Job: Express every line of the material below as a JSON list of strings, one string per line, with blank lines omitted. Leave the pictures out of the answer.

Task data:

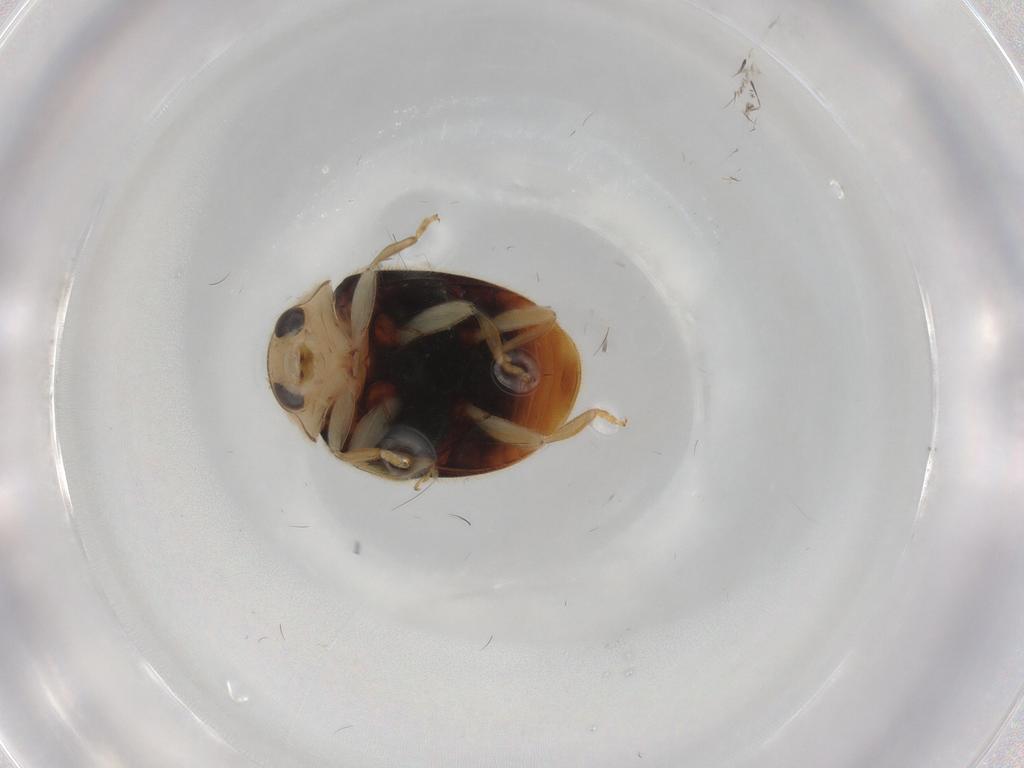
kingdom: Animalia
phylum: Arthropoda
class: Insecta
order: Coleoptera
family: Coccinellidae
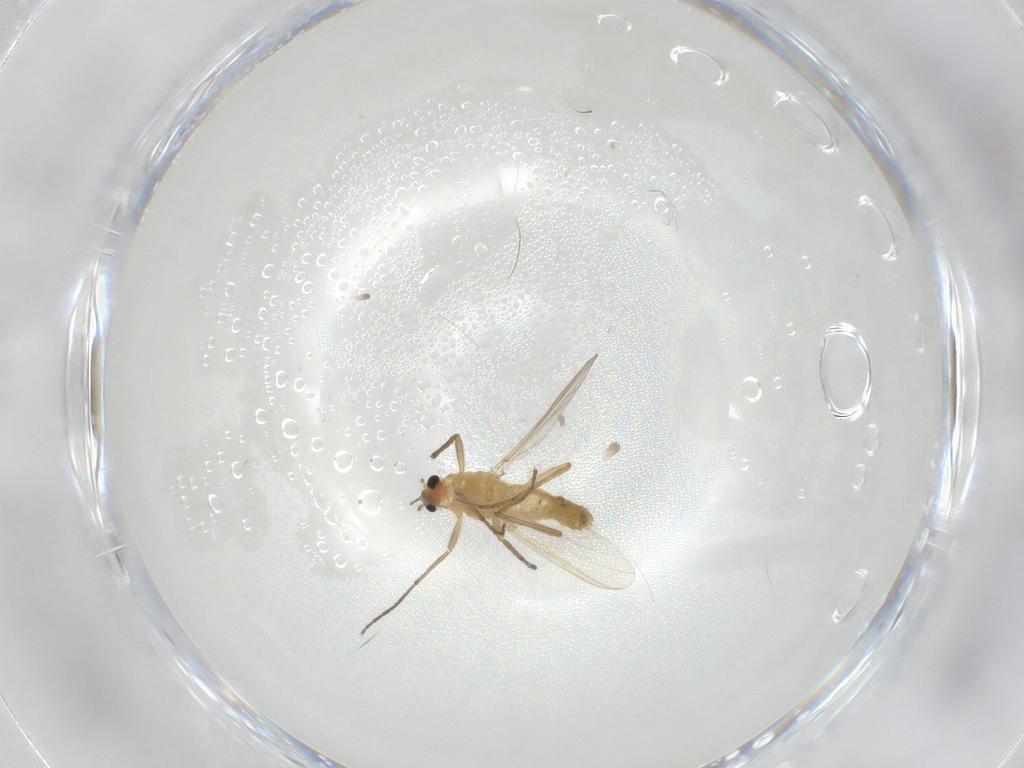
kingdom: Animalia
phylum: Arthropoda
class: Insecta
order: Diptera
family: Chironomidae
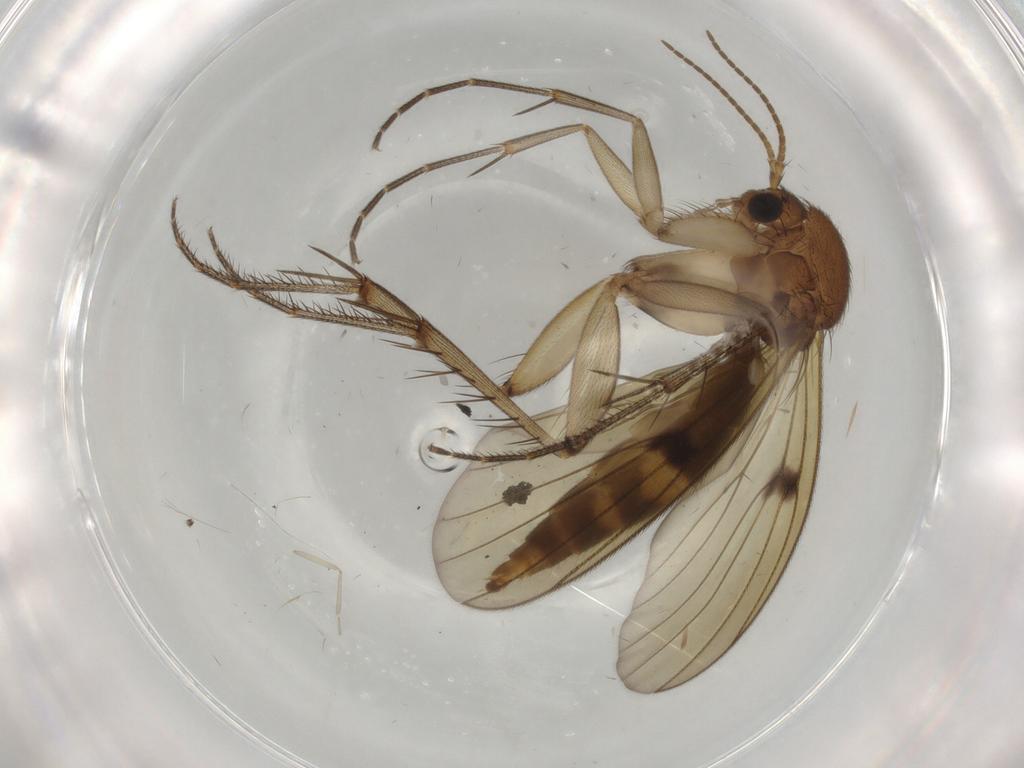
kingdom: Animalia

Exercise response:
[
  "kingdom: Animalia",
  "phylum: Arthropoda",
  "class: Insecta",
  "order: Coleoptera",
  "family: Coccinellidae",
  "kingdom: Animalia",
  "phylum: Arthropoda",
  "class: Insecta",
  "order: Diptera",
  "family: Chironomidae",
  "kingdom: Animalia"
]